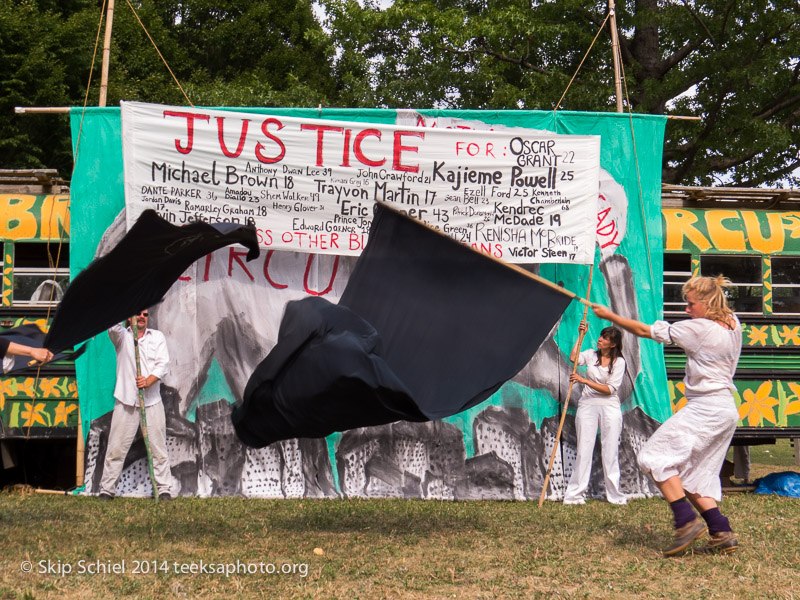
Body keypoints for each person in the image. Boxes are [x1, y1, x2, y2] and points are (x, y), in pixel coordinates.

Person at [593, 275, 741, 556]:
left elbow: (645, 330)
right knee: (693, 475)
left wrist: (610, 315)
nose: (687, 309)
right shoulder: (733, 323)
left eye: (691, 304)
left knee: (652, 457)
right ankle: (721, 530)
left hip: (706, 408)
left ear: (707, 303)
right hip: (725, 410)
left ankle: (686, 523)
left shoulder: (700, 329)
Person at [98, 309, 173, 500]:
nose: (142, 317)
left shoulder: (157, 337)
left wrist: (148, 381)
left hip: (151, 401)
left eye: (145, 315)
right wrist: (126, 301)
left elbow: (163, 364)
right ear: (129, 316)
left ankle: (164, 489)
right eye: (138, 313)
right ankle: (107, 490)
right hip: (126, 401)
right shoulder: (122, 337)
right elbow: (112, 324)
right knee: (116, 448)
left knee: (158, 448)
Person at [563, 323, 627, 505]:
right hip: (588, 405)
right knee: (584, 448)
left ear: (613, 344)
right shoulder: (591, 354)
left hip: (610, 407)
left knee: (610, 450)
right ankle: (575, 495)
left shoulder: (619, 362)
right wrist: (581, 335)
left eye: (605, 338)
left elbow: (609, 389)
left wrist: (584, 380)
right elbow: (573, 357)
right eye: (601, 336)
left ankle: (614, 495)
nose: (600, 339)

* * * * * * *

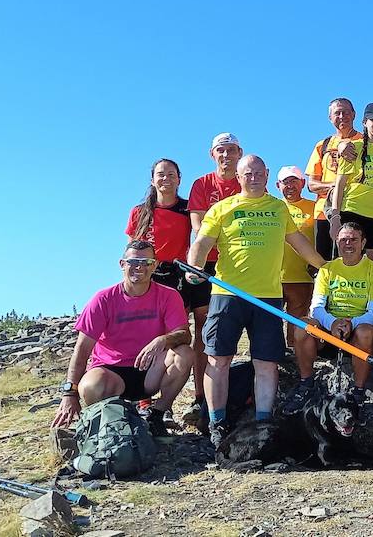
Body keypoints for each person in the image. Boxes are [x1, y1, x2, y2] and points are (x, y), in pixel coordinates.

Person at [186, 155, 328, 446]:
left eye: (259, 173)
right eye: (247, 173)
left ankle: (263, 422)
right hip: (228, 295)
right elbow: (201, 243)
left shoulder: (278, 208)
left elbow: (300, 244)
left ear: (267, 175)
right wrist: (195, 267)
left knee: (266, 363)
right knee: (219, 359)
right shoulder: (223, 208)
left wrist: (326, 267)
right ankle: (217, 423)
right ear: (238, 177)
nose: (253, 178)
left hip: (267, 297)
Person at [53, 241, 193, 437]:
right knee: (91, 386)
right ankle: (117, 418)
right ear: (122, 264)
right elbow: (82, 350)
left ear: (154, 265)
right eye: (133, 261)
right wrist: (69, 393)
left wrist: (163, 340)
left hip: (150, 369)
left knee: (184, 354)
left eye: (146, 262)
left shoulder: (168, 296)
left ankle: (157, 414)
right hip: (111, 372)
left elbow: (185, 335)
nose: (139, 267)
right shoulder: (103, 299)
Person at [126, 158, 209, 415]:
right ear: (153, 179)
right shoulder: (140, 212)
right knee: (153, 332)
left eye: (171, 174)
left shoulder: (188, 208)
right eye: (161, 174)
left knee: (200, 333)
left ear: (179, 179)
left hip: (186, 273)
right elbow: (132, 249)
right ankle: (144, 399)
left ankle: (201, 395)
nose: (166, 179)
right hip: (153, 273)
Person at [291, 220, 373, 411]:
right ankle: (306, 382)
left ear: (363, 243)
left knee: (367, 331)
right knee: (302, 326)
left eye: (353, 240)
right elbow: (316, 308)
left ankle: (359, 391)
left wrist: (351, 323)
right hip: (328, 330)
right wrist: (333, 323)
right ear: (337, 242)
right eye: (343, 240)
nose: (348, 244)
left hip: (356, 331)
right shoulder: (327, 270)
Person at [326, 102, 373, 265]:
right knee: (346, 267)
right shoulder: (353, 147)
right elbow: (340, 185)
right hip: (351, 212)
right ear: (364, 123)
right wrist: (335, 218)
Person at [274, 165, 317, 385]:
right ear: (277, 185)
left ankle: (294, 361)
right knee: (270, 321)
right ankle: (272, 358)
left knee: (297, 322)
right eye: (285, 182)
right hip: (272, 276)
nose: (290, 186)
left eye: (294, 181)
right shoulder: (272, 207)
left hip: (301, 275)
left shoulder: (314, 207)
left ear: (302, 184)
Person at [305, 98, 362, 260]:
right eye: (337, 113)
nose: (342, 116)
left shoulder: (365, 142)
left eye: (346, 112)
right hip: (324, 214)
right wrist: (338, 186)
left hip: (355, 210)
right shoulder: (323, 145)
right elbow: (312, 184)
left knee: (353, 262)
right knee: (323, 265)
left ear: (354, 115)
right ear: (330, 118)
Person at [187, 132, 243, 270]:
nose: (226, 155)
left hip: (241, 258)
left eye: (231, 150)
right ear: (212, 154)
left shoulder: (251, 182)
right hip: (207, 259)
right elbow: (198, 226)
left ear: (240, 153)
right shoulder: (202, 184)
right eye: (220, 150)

* * * * * * *

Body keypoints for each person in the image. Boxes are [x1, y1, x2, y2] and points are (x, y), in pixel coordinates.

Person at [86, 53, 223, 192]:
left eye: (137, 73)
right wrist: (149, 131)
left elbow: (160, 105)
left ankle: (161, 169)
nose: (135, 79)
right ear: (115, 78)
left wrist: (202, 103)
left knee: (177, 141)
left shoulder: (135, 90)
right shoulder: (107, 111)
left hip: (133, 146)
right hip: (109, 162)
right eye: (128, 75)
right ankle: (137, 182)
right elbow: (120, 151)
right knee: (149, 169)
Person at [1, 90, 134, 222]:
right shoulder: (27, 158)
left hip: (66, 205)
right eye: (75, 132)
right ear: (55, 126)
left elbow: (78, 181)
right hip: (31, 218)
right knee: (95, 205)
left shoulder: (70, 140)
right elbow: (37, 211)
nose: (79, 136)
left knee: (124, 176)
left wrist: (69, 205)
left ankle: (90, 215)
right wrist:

* * * * * * *

▸ To do
Using the listing above, return all lines where the word "nose" occurs.

▸ Result of this task
nose: (687, 309)
nose: (142, 317)
nose: (600, 339)
nose: (253, 178)
nose: (139, 267)
nose: (166, 179)
nose: (348, 244)
nose: (290, 186)
nose: (342, 116)
nose: (226, 155)
nose: (135, 79)
nose: (79, 136)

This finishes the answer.